Doctors tried unsuccessfully to save her eye, and eventually determined that shingles had caused her retina to detach.

In January 1996, Heyward had her right eye removed. She struggled with her balance, falling off her bike and even walking into walls.

Yet, despite everything, she was determined to go back into the Peace Corps. She rededicated her life to Christ, got baptized again in May 1996, and returned to Lesotho.

She had a new assignment as an agriculture volunteer. But she began to suffer pain in her jaw and in her body, and was often tired and suffered from allergies.

On Oct. 21, she agreed to leave after Peace Corps officials expressed concern for her health and about the care of her eye.

Heyward received a settlement from the U.S. government that she says is in the "tens of thousands." She has been receiving medical care through federal workers’ compensation.
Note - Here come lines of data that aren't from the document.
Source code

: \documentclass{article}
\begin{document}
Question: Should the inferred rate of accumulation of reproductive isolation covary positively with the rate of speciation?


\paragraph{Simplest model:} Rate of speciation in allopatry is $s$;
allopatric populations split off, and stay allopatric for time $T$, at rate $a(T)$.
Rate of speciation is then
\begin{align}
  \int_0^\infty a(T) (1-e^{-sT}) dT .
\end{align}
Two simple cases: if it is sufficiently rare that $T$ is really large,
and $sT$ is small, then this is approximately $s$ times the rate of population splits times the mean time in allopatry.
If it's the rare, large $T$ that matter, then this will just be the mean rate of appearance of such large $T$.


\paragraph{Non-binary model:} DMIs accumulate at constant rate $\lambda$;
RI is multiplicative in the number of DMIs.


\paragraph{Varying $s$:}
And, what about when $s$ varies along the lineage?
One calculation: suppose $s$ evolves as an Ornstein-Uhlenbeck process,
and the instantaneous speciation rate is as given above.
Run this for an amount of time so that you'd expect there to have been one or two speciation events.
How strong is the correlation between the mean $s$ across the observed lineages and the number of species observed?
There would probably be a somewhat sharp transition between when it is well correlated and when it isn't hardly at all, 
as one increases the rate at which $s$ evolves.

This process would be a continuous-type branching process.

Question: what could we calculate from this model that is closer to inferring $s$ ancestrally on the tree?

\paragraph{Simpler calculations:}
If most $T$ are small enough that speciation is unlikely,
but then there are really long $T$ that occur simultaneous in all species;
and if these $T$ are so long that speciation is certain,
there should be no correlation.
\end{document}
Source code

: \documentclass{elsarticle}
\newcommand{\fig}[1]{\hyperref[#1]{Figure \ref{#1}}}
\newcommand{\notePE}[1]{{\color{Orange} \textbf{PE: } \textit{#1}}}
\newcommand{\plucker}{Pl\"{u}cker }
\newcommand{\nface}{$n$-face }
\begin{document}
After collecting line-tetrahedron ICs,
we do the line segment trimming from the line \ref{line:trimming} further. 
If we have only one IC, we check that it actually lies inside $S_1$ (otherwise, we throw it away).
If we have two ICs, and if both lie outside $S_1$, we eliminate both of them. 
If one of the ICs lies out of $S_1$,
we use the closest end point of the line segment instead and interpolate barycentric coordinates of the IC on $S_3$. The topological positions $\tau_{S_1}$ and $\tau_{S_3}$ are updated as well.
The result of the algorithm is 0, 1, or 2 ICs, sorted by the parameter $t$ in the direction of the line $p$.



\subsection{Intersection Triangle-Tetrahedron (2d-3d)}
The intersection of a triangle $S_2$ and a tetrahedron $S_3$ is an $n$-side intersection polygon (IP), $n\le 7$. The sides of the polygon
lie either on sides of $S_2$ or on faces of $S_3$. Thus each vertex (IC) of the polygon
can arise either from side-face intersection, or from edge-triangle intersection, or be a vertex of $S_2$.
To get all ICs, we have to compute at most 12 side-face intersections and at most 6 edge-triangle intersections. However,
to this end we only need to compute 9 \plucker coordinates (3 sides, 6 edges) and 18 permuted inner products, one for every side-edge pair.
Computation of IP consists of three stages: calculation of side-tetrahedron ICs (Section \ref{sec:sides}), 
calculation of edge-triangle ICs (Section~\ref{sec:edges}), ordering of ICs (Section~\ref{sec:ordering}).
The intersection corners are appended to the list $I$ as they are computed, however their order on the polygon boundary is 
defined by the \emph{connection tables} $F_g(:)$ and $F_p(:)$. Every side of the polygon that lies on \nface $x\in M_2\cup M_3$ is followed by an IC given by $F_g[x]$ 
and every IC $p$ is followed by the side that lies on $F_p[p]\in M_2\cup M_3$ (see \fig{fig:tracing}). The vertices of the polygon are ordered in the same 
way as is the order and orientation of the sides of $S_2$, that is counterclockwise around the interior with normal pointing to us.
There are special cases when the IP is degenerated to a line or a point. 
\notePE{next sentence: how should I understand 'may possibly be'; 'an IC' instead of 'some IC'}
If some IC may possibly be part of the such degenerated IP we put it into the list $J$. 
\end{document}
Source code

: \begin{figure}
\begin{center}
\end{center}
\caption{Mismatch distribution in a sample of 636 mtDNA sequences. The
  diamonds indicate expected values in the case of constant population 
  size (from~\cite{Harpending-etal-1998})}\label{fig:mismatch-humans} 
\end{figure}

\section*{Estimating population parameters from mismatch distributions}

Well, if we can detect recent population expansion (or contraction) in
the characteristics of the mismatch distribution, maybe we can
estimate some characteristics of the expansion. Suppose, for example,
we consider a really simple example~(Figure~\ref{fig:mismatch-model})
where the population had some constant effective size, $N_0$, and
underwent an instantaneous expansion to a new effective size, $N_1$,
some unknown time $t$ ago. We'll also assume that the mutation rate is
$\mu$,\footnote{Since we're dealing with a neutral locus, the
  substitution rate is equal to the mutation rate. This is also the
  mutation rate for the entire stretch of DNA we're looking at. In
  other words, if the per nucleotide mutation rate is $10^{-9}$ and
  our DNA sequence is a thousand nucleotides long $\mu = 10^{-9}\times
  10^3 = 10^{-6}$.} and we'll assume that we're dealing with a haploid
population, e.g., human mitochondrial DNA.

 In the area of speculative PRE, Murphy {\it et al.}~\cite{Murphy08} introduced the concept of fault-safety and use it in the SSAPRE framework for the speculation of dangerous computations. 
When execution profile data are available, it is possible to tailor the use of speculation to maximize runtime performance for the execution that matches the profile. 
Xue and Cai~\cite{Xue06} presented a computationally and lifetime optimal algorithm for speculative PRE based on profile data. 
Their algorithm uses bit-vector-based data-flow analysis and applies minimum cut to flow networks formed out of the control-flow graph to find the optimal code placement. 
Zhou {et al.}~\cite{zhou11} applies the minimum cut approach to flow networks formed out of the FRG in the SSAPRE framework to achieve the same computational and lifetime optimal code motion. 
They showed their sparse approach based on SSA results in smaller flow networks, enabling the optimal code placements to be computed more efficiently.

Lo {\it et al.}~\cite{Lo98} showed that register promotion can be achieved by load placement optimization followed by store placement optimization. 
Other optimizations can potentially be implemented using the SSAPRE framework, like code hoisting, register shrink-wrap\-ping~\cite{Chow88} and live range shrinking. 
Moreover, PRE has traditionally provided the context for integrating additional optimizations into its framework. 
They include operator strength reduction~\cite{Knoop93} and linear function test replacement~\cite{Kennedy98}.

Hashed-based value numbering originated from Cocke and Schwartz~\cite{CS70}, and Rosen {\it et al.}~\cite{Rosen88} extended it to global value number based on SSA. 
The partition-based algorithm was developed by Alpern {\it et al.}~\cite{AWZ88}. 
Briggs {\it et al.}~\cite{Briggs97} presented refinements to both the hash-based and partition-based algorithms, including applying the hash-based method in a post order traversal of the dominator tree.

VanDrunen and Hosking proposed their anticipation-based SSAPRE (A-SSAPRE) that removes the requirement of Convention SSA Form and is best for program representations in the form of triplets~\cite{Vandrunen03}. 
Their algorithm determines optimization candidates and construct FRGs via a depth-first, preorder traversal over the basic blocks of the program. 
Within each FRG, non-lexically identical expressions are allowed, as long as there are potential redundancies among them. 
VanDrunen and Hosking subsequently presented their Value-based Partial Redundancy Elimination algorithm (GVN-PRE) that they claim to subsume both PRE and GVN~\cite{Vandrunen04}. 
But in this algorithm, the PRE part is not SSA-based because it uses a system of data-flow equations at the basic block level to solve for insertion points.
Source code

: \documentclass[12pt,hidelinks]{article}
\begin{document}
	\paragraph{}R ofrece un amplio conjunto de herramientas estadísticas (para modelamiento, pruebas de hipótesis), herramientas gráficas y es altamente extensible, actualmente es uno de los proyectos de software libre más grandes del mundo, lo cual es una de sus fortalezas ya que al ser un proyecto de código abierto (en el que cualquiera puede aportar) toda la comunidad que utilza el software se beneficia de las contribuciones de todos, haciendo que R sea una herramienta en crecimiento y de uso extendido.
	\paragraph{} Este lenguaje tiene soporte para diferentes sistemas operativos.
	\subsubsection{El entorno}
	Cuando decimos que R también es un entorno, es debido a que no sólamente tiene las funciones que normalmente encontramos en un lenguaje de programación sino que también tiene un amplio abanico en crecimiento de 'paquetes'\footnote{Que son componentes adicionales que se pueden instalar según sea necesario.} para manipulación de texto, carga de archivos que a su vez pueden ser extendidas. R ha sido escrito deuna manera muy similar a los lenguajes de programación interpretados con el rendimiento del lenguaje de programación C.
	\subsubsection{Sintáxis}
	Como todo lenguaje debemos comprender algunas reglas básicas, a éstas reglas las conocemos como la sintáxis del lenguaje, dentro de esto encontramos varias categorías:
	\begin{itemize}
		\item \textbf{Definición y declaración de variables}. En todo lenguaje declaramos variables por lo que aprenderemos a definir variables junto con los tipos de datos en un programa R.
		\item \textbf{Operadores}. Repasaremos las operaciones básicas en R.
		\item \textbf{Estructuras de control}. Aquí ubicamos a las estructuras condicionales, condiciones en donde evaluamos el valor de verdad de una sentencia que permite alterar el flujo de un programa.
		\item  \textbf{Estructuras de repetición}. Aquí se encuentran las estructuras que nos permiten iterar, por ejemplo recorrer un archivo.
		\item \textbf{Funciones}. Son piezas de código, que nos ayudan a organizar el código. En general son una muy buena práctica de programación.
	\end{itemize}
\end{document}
"It’s been a real fight," she said. "I still have bills they haven’t paid yet."

Heyward now lives in Jacksonville, Fla., takes and gives Bible study classes and dreams of becoming a missionary in Lesotho.

"If Jesus heals me enough, I want to go back to Africa," she said.

She says she has moved on.

"I’ve forgiven them (Peace Corps officials)," she said. "The thing is, it was a great experience for me. I would have been the person who would have stayed through my two years. It’s a big organization, and I know that the mission that they have is good. But I think they need to improve some of their support services so this doesn’t happen to somebody else again."